Might post in the Texas are forum! Might get faster results. I believe there season is year round.


----------



## youngdon (Mar 10, 2010)

Yeah Texas is year round, and I don't think you'll have to go far to find some yotes, you may have to ask permission though as about 95% of Texas is privately held.


----------



## El Gato Loco (Jan 15, 2010)

You'll certainly be around all types of predators... gray fox, bobcat and coyote galore. Good luck getting access to a place to hunt though. Don is right, 95% private land (and they all want $$$), and the public land that does exist requires a special permit, and is for bird hunting only. I think only 2 places in the entire state allow coyote hunting and you gotta bring a shotgun loaded with bird shot.

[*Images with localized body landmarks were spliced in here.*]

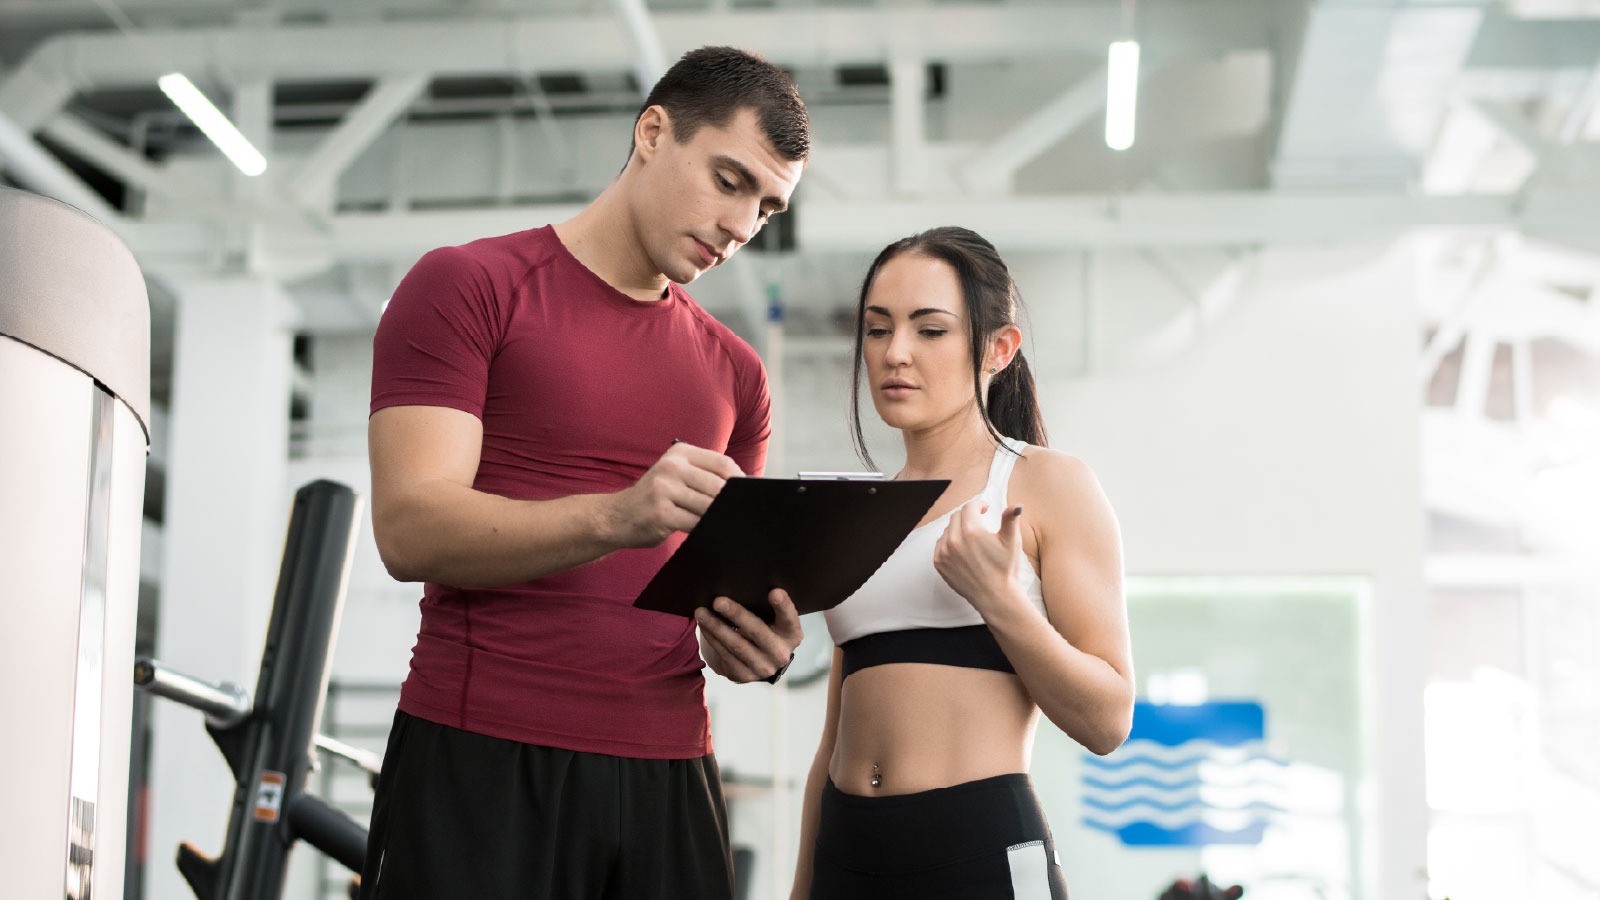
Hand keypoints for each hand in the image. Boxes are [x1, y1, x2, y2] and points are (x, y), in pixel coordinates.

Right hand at [606, 442, 742, 547]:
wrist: (616, 516)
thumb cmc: (655, 497)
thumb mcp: (676, 475)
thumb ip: (704, 475)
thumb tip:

It's a great state if you know people, otherwise it's a nightmare for hunting.


----------



## youngdon (Mar 10, 2010)

And if you are going go now before summer heat and humidity set in.


----------



## showmeyote (Dec 12, 2010)

Its already hot there I BET MONEY!!!!!!!!!!!!!!!


----------



## wilded (Feb 10, 2010)

South and West of San Antonio is prime predator country. There are lots of coyote, bobcat and tons of grey fox along with raccoons and ringtailed cats. Unless you know a big ranch owner the odds of hunting them are slim and none. Texas land is 99% private land and you have to pay to play. Most ranches are on the lease system or reserved for owners and their guests. The days of getting to hunt just by asking are mostly gone in this State. Due to the price of property taxes and liability the prices to lease land are not cheap. Many ranches get as much as $15.00 an acre for hunting rights. Other places charge by the hunt or by the day.


----------



## ReidRH (Feb 1, 2010)

This is Why I Started Buying Land instead of joining Hunting Clubs, they are too expensive around here and if I am gonna Spend that kind of money I want something tangible in return! Now I dont have to ask anyones permission to Hunt. I Hunt When, How and What I want to.


----------



## youngdon (Mar 10, 2010)

That's one nice thing about AZ we have so much state and federal land that is accessible you can always find a place. Every so often someone will try to lock a gate because they hold a grazing lease to the property behind it, but that usually doesn't last. I don't think they have the right except under special circumstances.


----------



## coyotejon (Feb 4, 2010)

I just happen to have a 30,000 acre ranch that I have access to near Manor so I think that I could keep busy for a while. Has anyone heard of Manor? Would it be a good area to hunt? I think it is south or east of San Antonio, guess I need to look it up.


----------



## youngdon (Mar 10, 2010)

My wife said it's outside of Austin...... Chris ??


----------